Rijksinzet bij uitvoering
De rapporten geven aanbevelingen om de Rijksrol beter vorm te geven in de uitvoering. Het IBO-RO adviseert om als Rijk met de decentrale overheden in de regio’s de te behalen resultaten vast te leggen in kwantitatieve prestatieafspraken met langjarige zekerheid. Aanbeveling uit de rapporten is om in te zetten op een integrale uitvoering door sectorale doelen en instrumenten (zoals het bundelen van budgetten) zoveel mogelijk op elkaar af te stemmen en te zorgen voor voldoende middelen en continuïteit in de financiering.
Om de uitvoering te bevorderen zou het Rijk daar waar de opgaven het grootst en meest urgent zijn, wederkerige prestatieafspraken moeten maken met de decentrale overheden over de realisatie van de nationale doelen. Daarnaast zijn ook landsdekkende afspraken met decentrale overheden nodig. Over woningbouw om de nationale ambities te behalen. Of in het landelijk gebied of havenindustriële clusters omdat het realiseren van de internationale verplichtingen zich niet beperken tot enkele gebieden.

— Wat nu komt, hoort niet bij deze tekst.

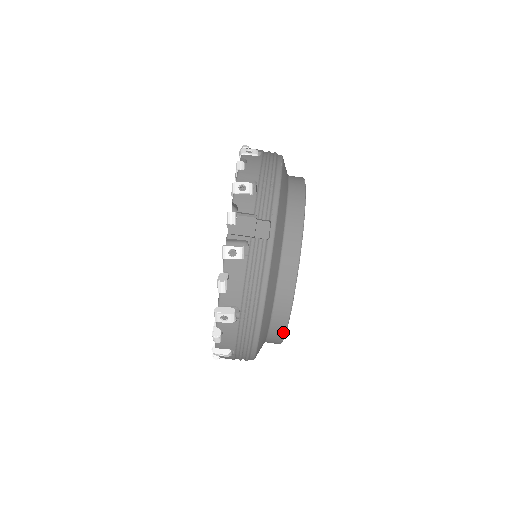
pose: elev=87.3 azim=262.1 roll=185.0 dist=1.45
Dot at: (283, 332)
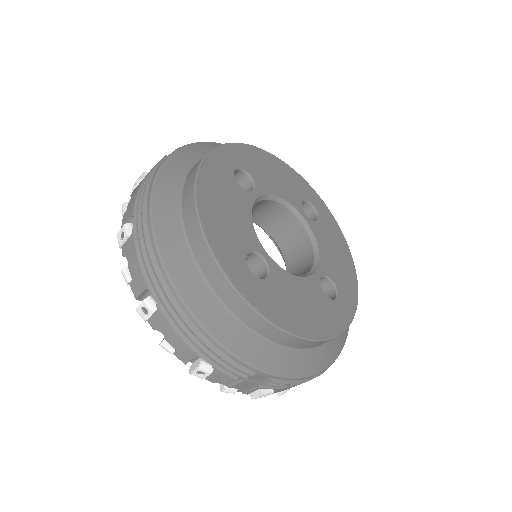
Dot at: occluded
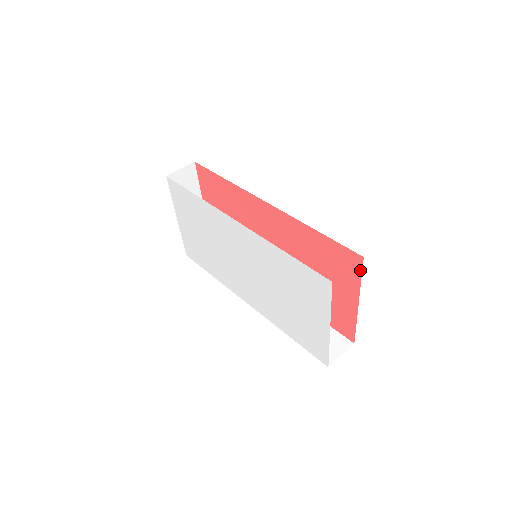
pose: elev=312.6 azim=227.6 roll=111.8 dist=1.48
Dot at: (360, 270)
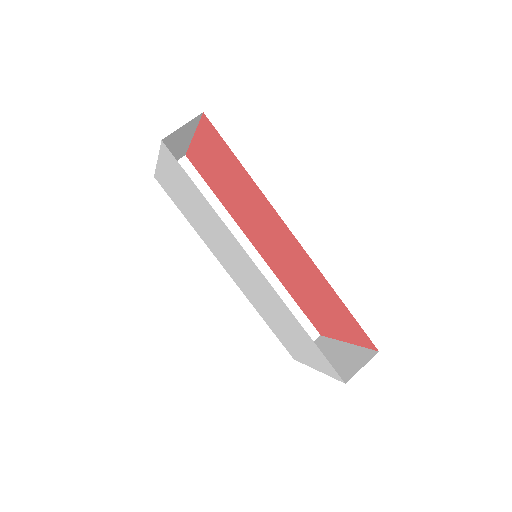
Dot at: (367, 347)
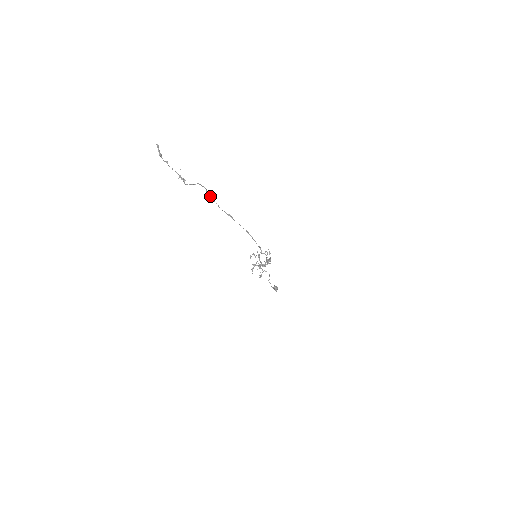
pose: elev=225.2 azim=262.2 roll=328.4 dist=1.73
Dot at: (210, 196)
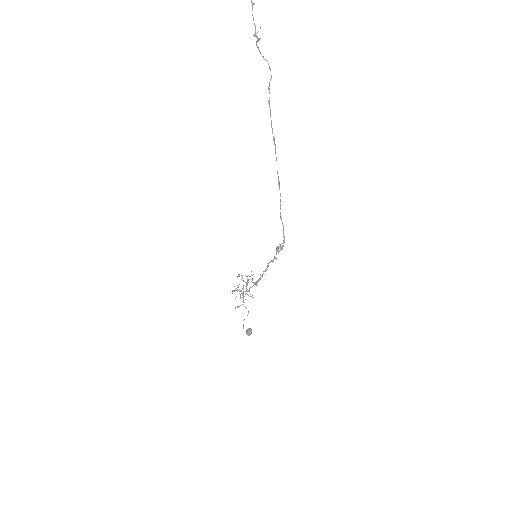
Dot at: (269, 92)
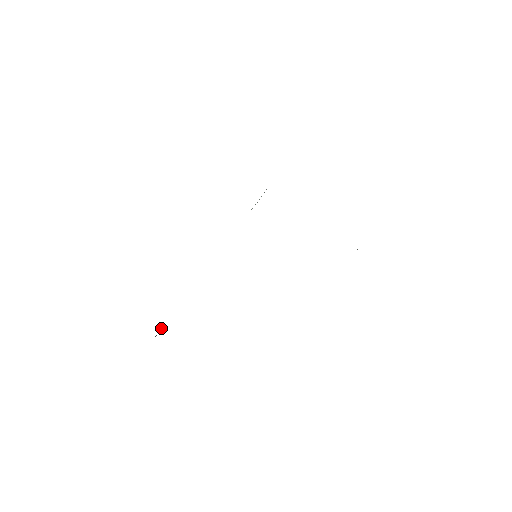
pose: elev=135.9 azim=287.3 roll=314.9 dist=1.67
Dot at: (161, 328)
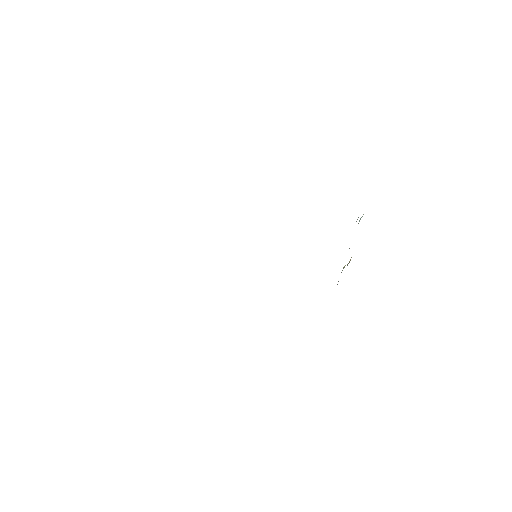
Dot at: occluded
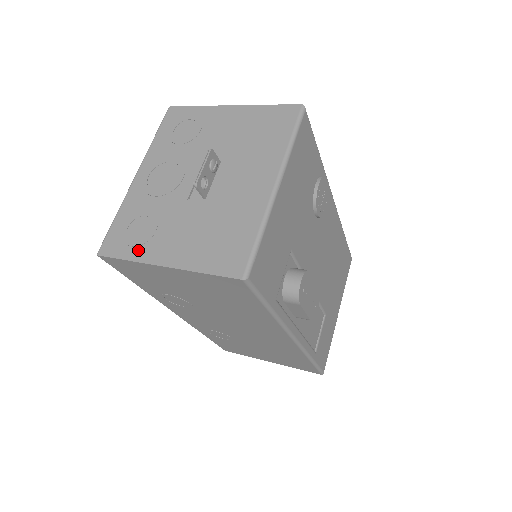
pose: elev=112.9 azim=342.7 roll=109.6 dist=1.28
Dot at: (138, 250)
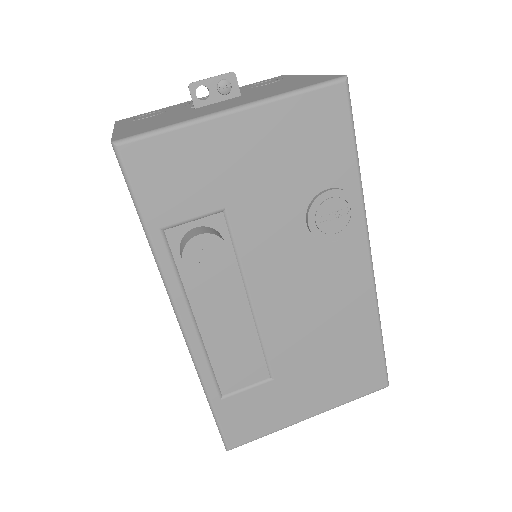
Dot at: (126, 122)
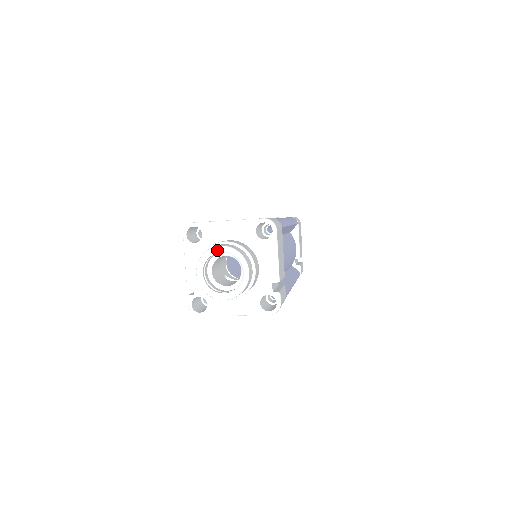
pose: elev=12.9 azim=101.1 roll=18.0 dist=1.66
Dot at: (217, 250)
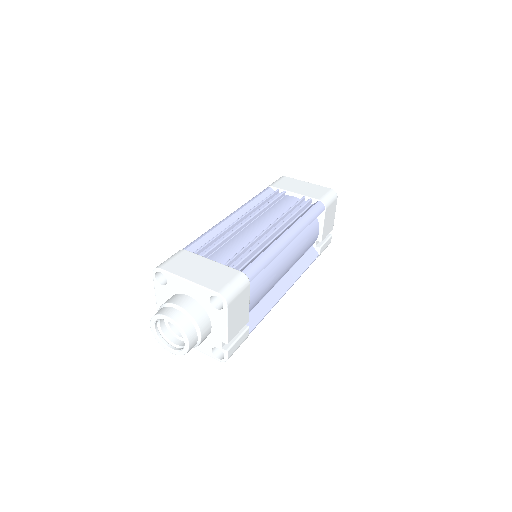
Dot at: (164, 318)
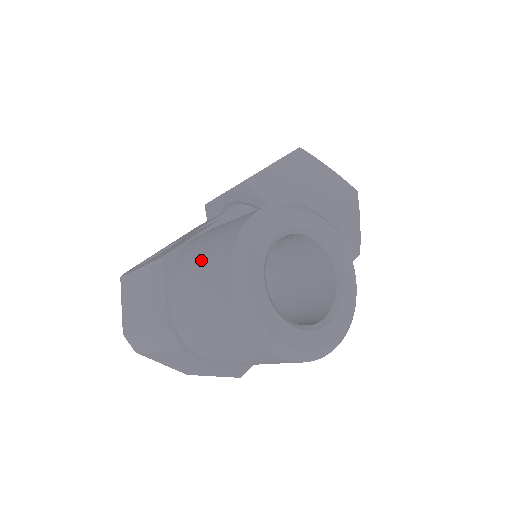
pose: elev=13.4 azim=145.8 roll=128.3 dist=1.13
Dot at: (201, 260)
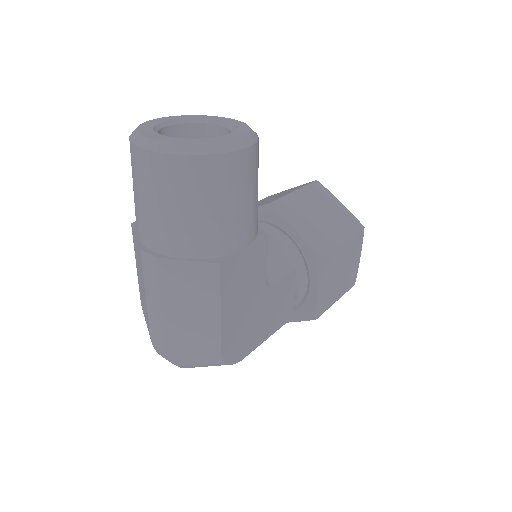
Dot at: occluded
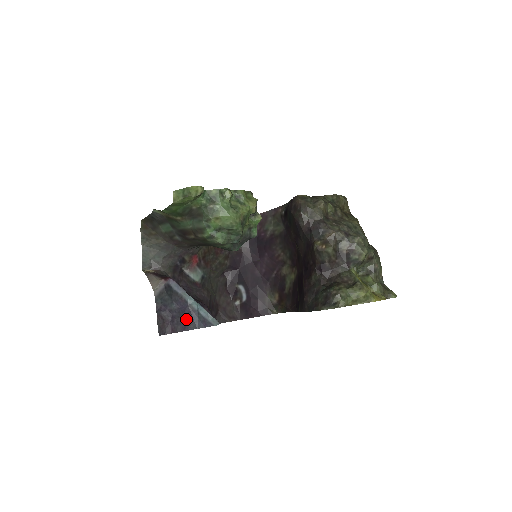
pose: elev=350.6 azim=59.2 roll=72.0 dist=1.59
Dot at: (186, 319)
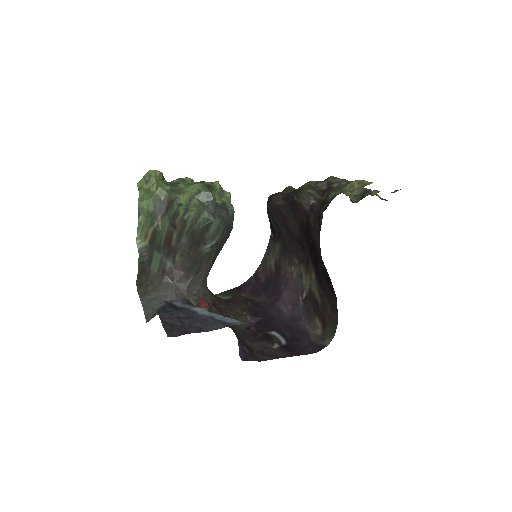
Dot at: (200, 324)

Het IBO-RO beveelt het Rijk aan om in het kader van de woningbouwopgave kwantitatieve prestatieafspraken te maken met provincies over de bijdrage aan de nationale doelen. Daarnaast benoemt de studiegroep Ruimtelijke inrichting landelijk gebied dat het Rijk de focus moet leggen op de gebieden waar de urgentie het hoogst is en hier bestuurlijke afspraken moet maken over de transitie van het landelijk gebied. In partnerschap met de regio in specifieke gebieden kan aan een gezamenlijke strategie en uitvoering gewerkt worden en op basis daarvan worden wederkerige langjarige afspraken met kwantitatieve doelen vastgelegd in bestuursakkoorden.
Het Rijk heeft instrumenten om zelf ook bij te dragen aan het realiseren van die afspraken: Rijksinvesteringen maar ook actief grondbeleid of inzet van een nationale grondfaciliteit worden genoemd in de rapporten. Wanneer de afspraken niet worden nagekomen en daarbij de nationale doelen in het geding komen moet het Rijk niet schuwen om het wettelijk instrumentarium in te zetten (zoals bijvoorbeeld een instructieregel voor de OW en aanwijzingsbevoegdheid onder de WRO) stelt het IBO-RO.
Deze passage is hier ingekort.